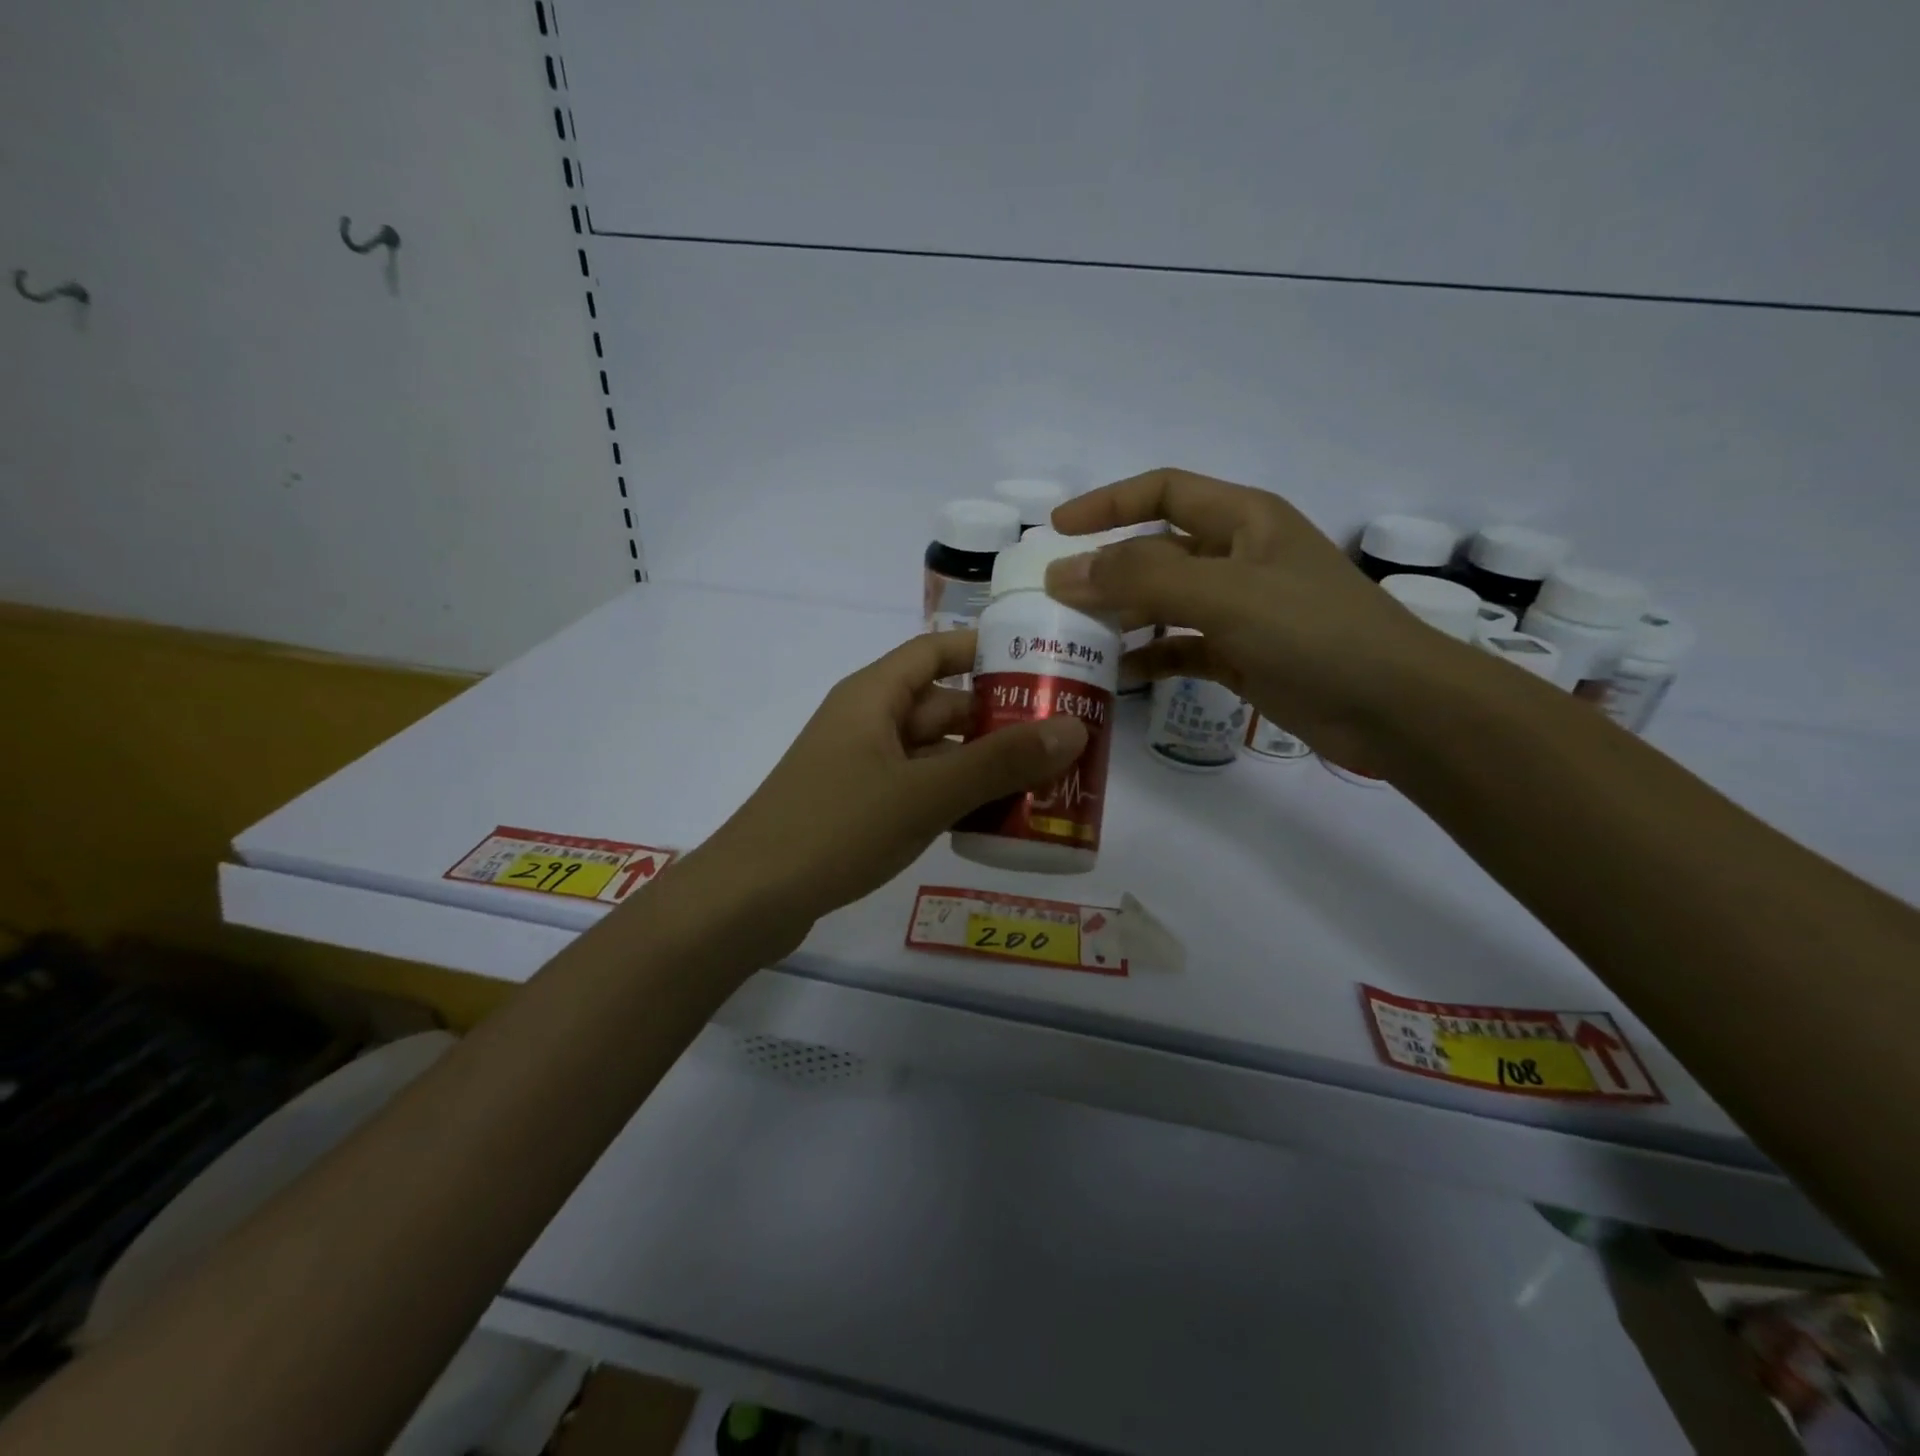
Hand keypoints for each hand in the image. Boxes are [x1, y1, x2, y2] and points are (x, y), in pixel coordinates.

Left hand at [686, 630, 1087, 946]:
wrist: (748, 900)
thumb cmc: (835, 828)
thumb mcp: (924, 793)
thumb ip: (998, 763)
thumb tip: (1074, 729)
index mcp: (873, 696)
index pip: (937, 650)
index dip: (987, 650)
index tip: (1043, 663)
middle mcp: (867, 722)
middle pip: (942, 706)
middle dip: (999, 721)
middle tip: (1062, 737)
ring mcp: (861, 768)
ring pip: (934, 753)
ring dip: (981, 765)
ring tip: (1045, 782)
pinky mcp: (858, 809)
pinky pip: (918, 789)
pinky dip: (954, 798)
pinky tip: (995, 823)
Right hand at [1045, 468, 1483, 771]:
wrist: (1394, 707)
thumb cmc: (1313, 632)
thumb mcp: (1223, 594)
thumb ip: (1140, 579)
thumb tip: (1062, 572)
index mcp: (1243, 519)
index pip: (1163, 491)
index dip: (1108, 504)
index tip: (1056, 529)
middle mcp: (1239, 557)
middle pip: (1158, 550)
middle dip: (1106, 569)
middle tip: (1054, 596)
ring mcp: (1242, 609)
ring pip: (1166, 602)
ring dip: (1124, 616)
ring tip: (1076, 637)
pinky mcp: (1244, 656)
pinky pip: (1184, 648)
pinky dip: (1153, 656)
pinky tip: (1121, 675)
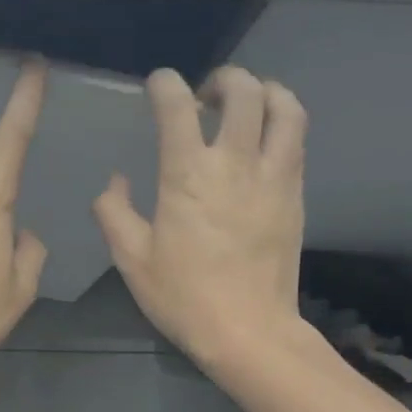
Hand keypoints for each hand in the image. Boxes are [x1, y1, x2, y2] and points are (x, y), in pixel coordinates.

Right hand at [93, 65, 308, 368]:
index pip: (178, 106)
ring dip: (265, 92)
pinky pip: (296, 142)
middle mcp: (235, 164)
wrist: (248, 331)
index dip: (166, 84)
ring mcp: (273, 177)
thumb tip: (116, 181)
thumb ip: (114, 211)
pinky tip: (263, 142)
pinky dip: (282, 125)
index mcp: (188, 175)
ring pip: (285, 109)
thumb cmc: (183, 295)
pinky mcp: (295, 195)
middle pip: (244, 92)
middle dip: (224, 80)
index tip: (158, 86)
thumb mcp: (131, 258)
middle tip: (206, 96)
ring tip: (248, 104)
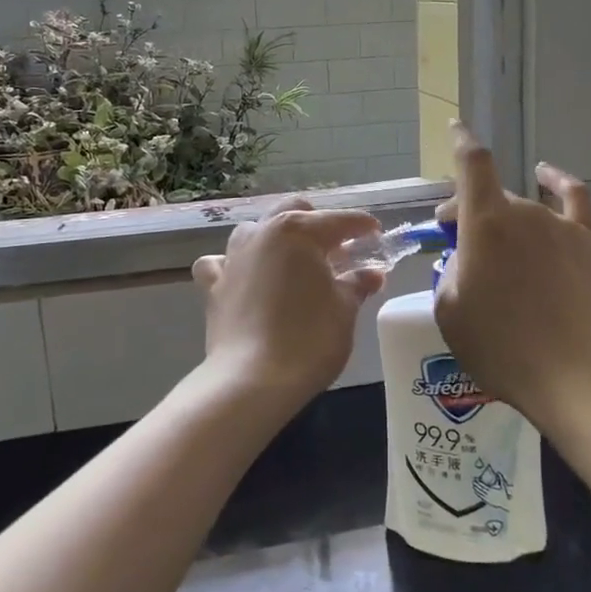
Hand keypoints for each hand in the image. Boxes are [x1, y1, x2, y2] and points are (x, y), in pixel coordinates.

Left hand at [191, 200, 385, 404]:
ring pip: (255, 231)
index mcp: (299, 232)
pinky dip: (235, 265)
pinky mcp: (213, 285)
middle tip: (337, 250)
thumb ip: (357, 284)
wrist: (252, 380)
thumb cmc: (309, 339)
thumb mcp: (345, 310)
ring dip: (276, 239)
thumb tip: (372, 274)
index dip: (362, 226)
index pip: (339, 220)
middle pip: (293, 211)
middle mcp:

····················

• _PROBLEM REQUIREMENTS_
Every line from the one that contains "index tip: (1056, 529)" through the end of the records above is to be reproduced exactly; no picture goes in the copy.

• _TASK SOLUTION_
index tip: (1056, 529)
middle mcp: (1239, 557)
middle pip: (1158, 550)
middle dip: (1106, 569)
middle tip: (1054, 596)
ring mcp: (1242, 609)
ring pip: (1166, 602)
ring dip: (1124, 616)
ring tip: (1076, 637)
pinky mcp: (1244, 656)
pinky pip: (1184, 648)
pinky dip: (1153, 656)
pinky tip: (1121, 675)
Hand keypoints for each hand in the image. Boxes are [x1, y1, x2, y2] and points are (x, y), in pixel coordinates.

Right hand at [93, 65, 308, 368]:
index pip: (178, 106)
ring dip: (265, 92)
pinky pip: (296, 142)
middle mcp: (235, 164)
wrist: (248, 331)
index dip: (166, 84)
ring mcp: (273, 177)
thumb tip: (116, 181)
thumb ip: (114, 211)
pinky tip: (263, 142)
pinky dip: (282, 125)
index mcp: (188, 175)
ring pip: (285, 109)
thumb cmc: (183, 295)
pinky mcp: (295, 195)
middle pip: (244, 92)
middle dip: (224, 80)
index tip: (158, 86)
thumb mcp: (131, 258)
middle tip: (206, 96)
ring tip: (248, 104)
Hand keypoints for each hand in the image. Boxes are [x1, y1, x2, y2] and points are (x, y), in pixel coordinates.

Left hand at [191, 200, 385, 404]:
ring pip: (255, 231)
index mcp: (299, 232)
pinky dip: (235, 265)
pinky mcp: (213, 285)
middle tip: (337, 250)
thumb ip: (357, 284)
wrist: (252, 380)
thumb cmc: (309, 339)
thumb mcp: (345, 310)
ring dip: (276, 239)
thumb tip: (372, 274)
index dip: (362, 226)
index pip: (339, 220)
middle pip: (293, 211)
middle mcp:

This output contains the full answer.